====== Recorded data

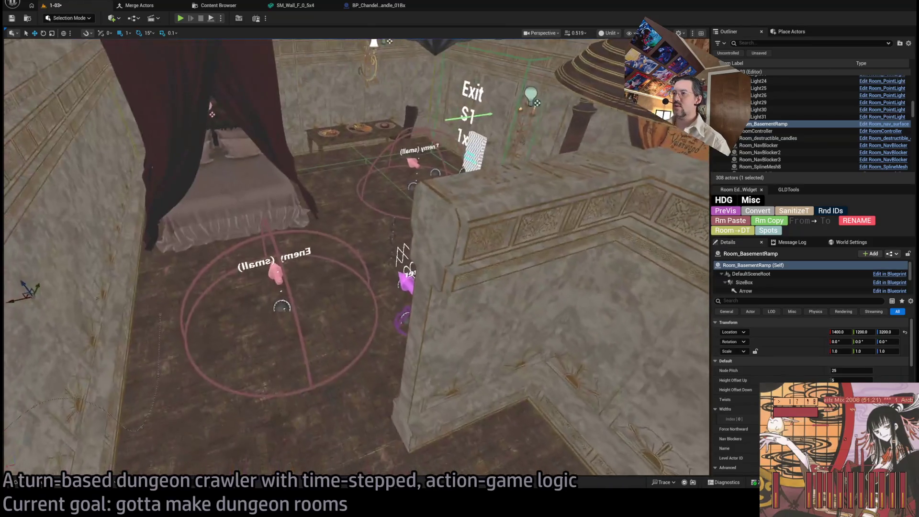
- Select Room_NavBlocker through Room_NavBlocker3 in the Outliner and delete all three
click(772, 146)
shift+click(773, 159)
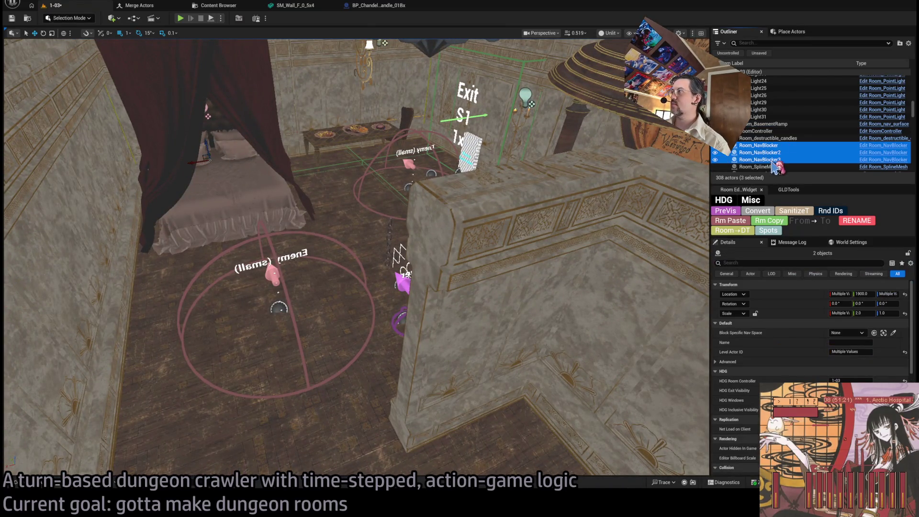
scroll(790, 163, down, 1)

============

Task details: Could you write out exactly the lines running from the one with "click(772, 146)" through the last line of the data above, both ends kept, and omit any picture?

Expected answer:
click(772, 146)
shift+click(773, 159)
scroll(790, 163, down, 1)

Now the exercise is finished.